How to store fruits for sale to prevent them from spoiling easily

The key to fruit preservation lies in controlling temperature, humidity, and ventilation conditions, mainly including refrigeration preservation, room temperature and light avoidance, classified storage, reducing damage, ethylene control, and other methods.

1. Refrigeration preservation

Some fruits such as strawberries, grapes, and cherries are suitable for refrigeration preservation, and temperature control at 2-4 degrees Celsius can delay spoilage. Tropical fruits such as bananas and mangoes are not suitable for refrigeration, as low temperatures can cause frostbite and blackening. Before refrigeration, there is no need to clean. Use breathable plastic bags or boxes to pack and prevent condensation from accumulating. The refrigerated area needs to be regularly cleaned to prevent cross contamination.

2. Avoid light at room temperature

Citrus, pineapple and other fruits are suitable for storage in a cool and ventilated place, with the best temperature maintained at 10-15 degrees Celsius. Keep away from direct sunlight and heat sources, and store in a mesh bag or cardboard box to ensure air circulation. Immature fruits can be stored at room temperature to promote ripening, and after ripening, they should be promptly transferred to a refrigerated environment. Regularly inspect and remove rotten fruits.

3. Classified storage

Fruits that release ethylene, such as apples and pears, should be stored separately to avoid accelerating the ripening of other fruits. Berries and melons should be separated to prevent crushing, and fruits with stems such as lychee should retain their stems to extend their shelf life. Fruits of different maturity levels should be placed in layers for easy batch sales. Using food grade plastic baskets or wooden boxes can reduce collisions.

4. Reduce damage

Handle with care during transportation to avoid skin damage and mold growth. Use soft cushioning material during sales to reduce the number of flips. Remove fruits with insect eyes and bruises and treat them separately. Cut fruits need to be sealed with plastic wrap and refrigerated, and sold out within 2 hours. Regularly trim the burrs on the edges of the fruit basket to prevent scratching.

5. Ethylene Control

The use of ethylene absorbents can extend the shelf life of fruits such as apples and kiwis. Banana hook suspension reduces the pressure surface and delays ethylene accumulation. The ripening warehouse needs to maintain ventilation and control the ethylene concentration below 100ppm. Avoid mixing ripe fruits with unripe fruits in the sales area. Monitor the carbon dioxide concentration in the warehouse to prevent excessive levels from causing fruit spoilage.

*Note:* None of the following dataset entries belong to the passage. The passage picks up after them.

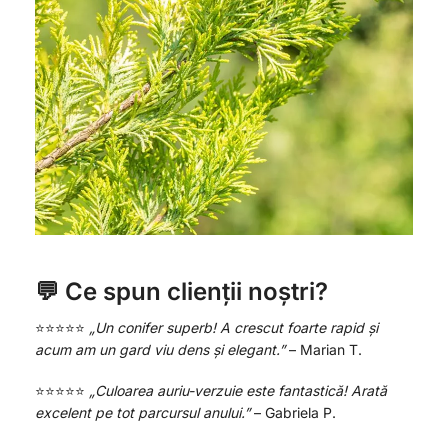
💬 Ce spun clienții noștri?
⭐️⭐️⭐️⭐️⭐️
„Un conifer superb! A crescut foarte rapid și
acum am un gard viu dens și elegant.”
– Marian T.
⭐️⭐️⭐️⭐️⭐️
„Culoarea auriu-verzuie este fantastică! Arată
excelent pe tot parcursul anului.”
– Gabriela P.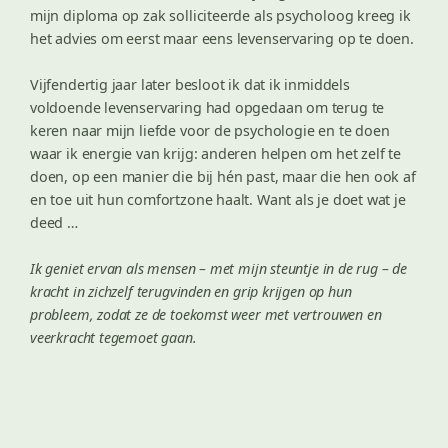
mijn diploma op zak solliciteerde als psycholoog kreeg ik
het advies om eerst maar eens levenservaring op te doen.
Vijfendertig jaar later besloot ik dat ik inmiddels
voldoende levenservaring had opgedaan om terug te
keren naar mijn liefde voor de psychologie en te doen
waar ik energie van krijg: anderen helpen om het zelf te
doen, op een manier die bij hén past, maar die hen ook af
en toe uit hun comfortzone haalt. Want als je doet wat je
deed …
Ik geniet ervan als mensen – met mijn steuntje in de rug – de
kracht in zichzelf terugvinden en grip krijgen op hun
probleem, zodat ze de toekomst weer met vertrouwen en
veerkracht tegemoet gaan.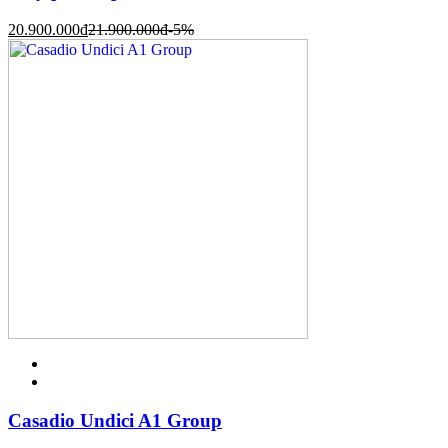
20.900.000
đ
21.900.000
đ
-5%
Casadio Undici A1 Group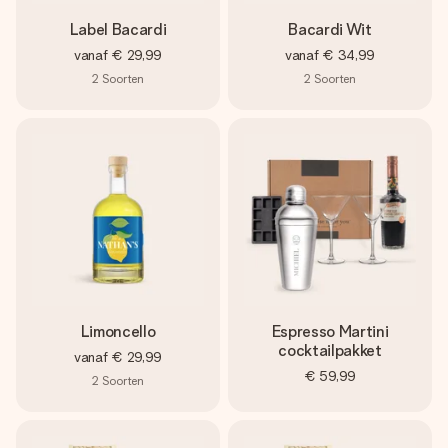
Label Bacardi
Bacardi Wit
vanaf
€ 29,99
vanaf
€ 34,99
2
Soorten
2
Soorten
Limoncello
Espresso Martini
cocktailpakket
vanaf
€ 29,99
€ 59,99
2
Soorten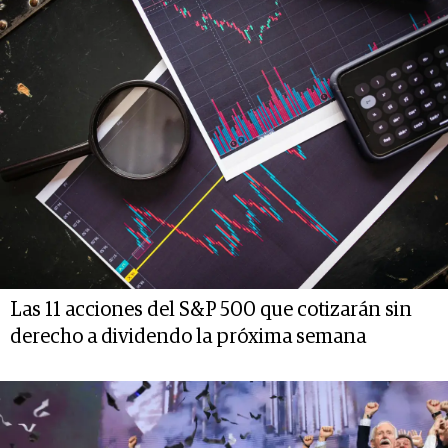
Las 11 acciones del S&P 500 que cotizarán sin
derecho a dividendo la próxima semana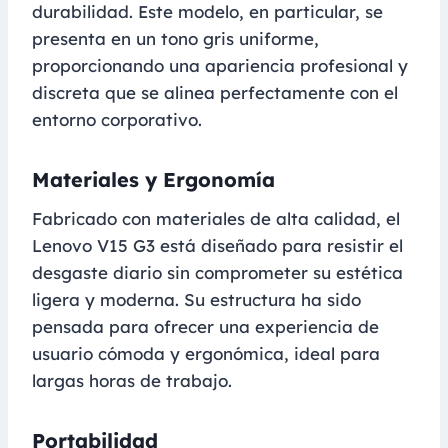
durabilidad. Este modelo, en particular, se
presenta en un tono gris uniforme,
proporcionando una apariencia profesional y
discreta que se alinea perfectamente con el
entorno corporativo.
Materiales y Ergonomía
Fabricado con materiales de alta calidad, el
Lenovo V15 G3 está diseñado para resistir el
desgaste diario sin comprometer su estética
ligera y moderna. Su estructura ha sido
pensada para ofrecer una experiencia de
usuario cómoda y ergonómica, ideal para
largas horas de trabajo.
Portabilidad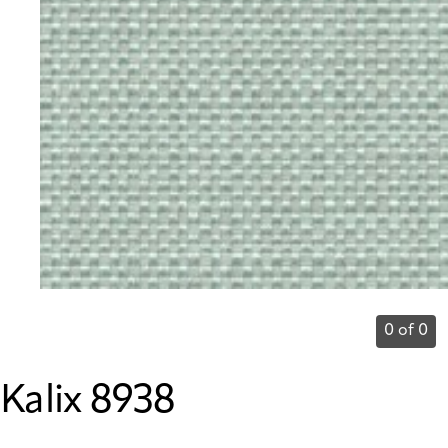
0 of 0
Kalix 8938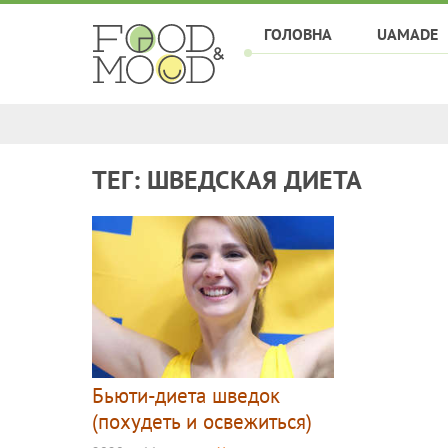
ГОЛОВНА
UAMADE
ТЕГ: ШВЕДСКАЯ ДИЕТА
Бьюти-диета шведок
(похудеть и освежиться)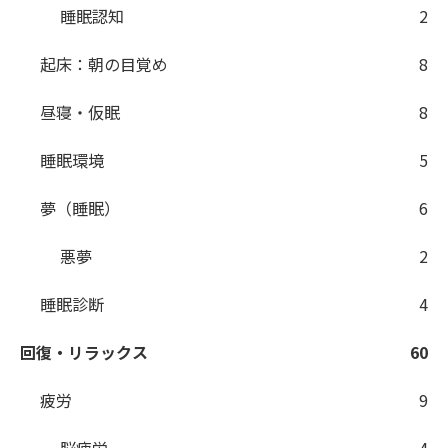
睡眠認知
2
起床：朝の目覚め
8
昼寝・仮眠
8
睡眠環境
5
夢（睡眠）
6
悪夢
2
睡眠診断
4
回復・リラックス
60
疲労
9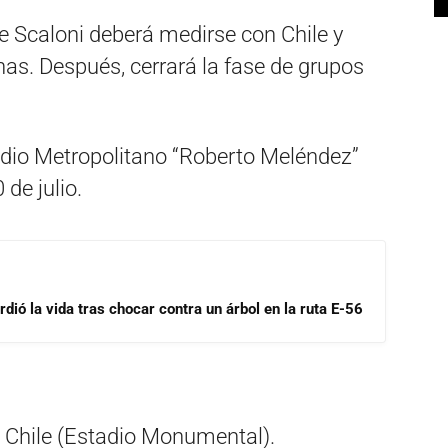
de Scaloni deberá medirse con Chile y
as. Después, cerrará la fase de grupos
stadio Metropolitano “Roberto Meléndez”
 de julio.
dió la vida tras chocar contra un árbol en la ruta E-56
 Chile (Estadio Monumental).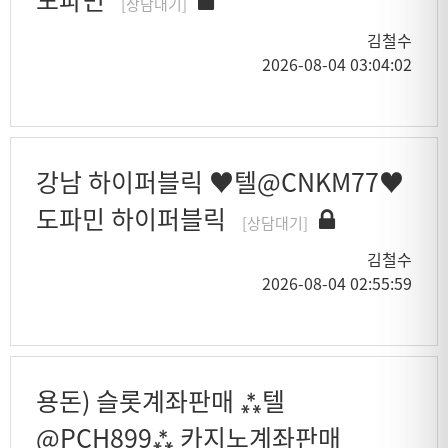
[상담대기]
김철수
2026-08-04 03:04:02
강남 하이퍼블릭 ♥텔@CNKM77♥
도파민 하이퍼블릭
[상담대기]
김철수
2026-08-04 02:55:59
용돈) 슬롯계좌판매 ⁂텔
@PCH899⁂ 카지노계좌판매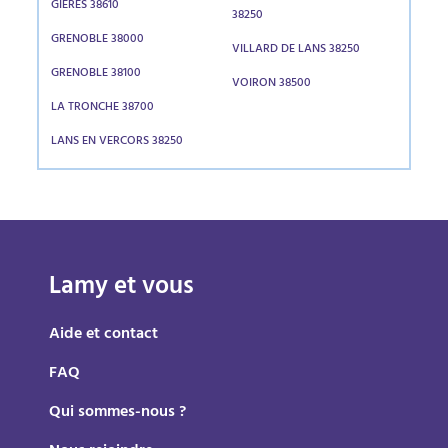
GIERES 38610
38250
GRENOBLE 38000
VILLARD DE LANS 38250
GRENOBLE 38100
VOIRON 38500
LA TRONCHE 38700
LANS EN VERCORS 38250
Lamy et vous
Aide et contact
FAQ
Qui sommes-nous ?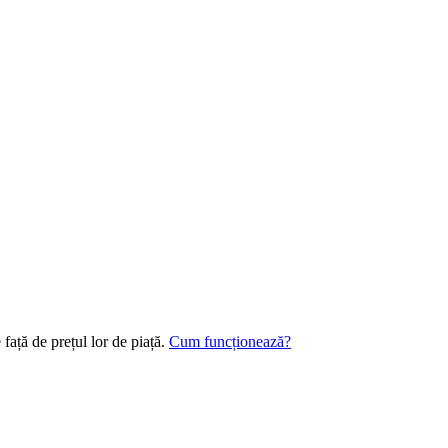
 față de prețul lor de piață.
Cum funcționează?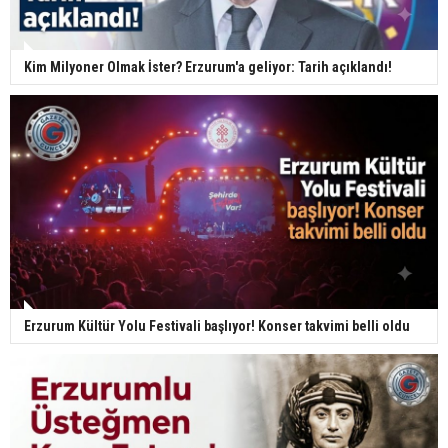
Kim Milyoner Olmak İster? Erzurum'a geliyor: Tarih açıklandı!
Erzurum Kültür Yolu Festivali başlıyor! Konser takvimi belli oldu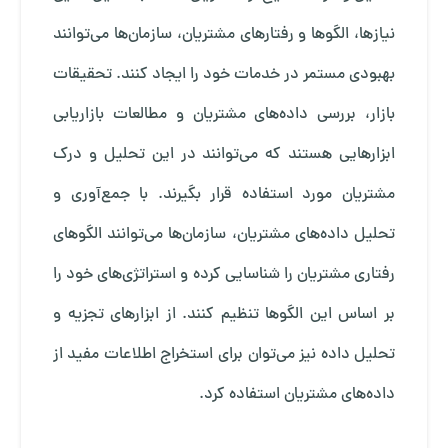
نیازها، الگوها و رفتارهای مشتریان، سازمان‌ها می‌توانند
بهبودی مستمر در خدمات خود را ایجاد کنند. تحقیقات
بازار، بررسی داده‌های مشتریان و مطالعات بازاریابی
ابزارهایی هستند که می‌توانند در این تحلیل و درک
مشتریان مورد استفاده قرار بگیرند. با جمع‌آوری و
تحلیل داده‌های مشتریان، سازمان‌ها می‌توانند الگوهای
رفتاری مشتریان را شناسایی کرده و استراتژی‌های خود را
بر اساس این الگوها تنظیم کنند. از ابزارهای تجزیه و
تحلیل داده نیز می‌توان برای استخراج اطلاعات مفید از
داده‌های مشتریان استفاده کرد.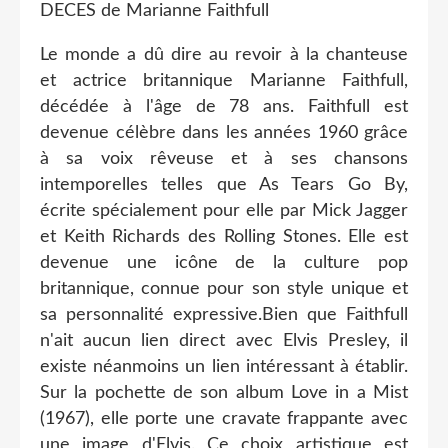
DECES de Marianne Faithfull
Le monde a dû dire au revoir à la chanteuse
et actrice britannique Marianne Faithfull,
décédée à l'âge de 78 ans. Faithfull est
devenue célèbre dans les années 1960 grâce
à sa voix rêveuse et à ses chansons
intemporelles telles que As Tears Go By,
écrite spécialement pour elle par Mick Jagger
et Keith Richards des Rolling Stones. Elle est
devenue une icône de la culture pop
britannique, connue pour son style unique et
sa personnalité expressive.Bien que Faithfull
n'ait aucun lien direct avec Elvis Presley, il
existe néanmoins un lien intéressant à établir.
Sur la pochette de son album Love in a Mist
(1967), elle porte une cravate frappante avec
une image d'Elvis. Ce choix artistique est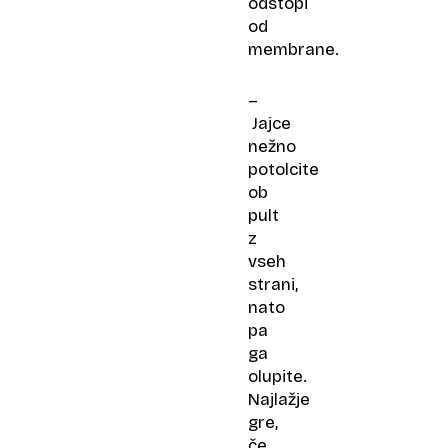
odstopi
od
membrane.
–
Jajce
nežno
potolcite
ob
pult
z
vseh
strani,
nato
pa
ga
olupite.
Najlažje
gre,
če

Fruit preservation should be selected according to the characteristics of the variety, and the inventory status should be checked daily to reduce losses based on the first in, first out principle. Keep the sales venue clean and control the humidity between 85% and 90%. Equipped with thermometers and hygrometers for real-time monitoring and timely handling of abnormal situations. Reasonably plan the purchase quantity and sales pace to avoid a large backlog. To address the differences in respiratory intensity among different fruits, professional preservation techniques such as modified atmosphere packaging or vacuum pre cooling can be used to extend the shelf life.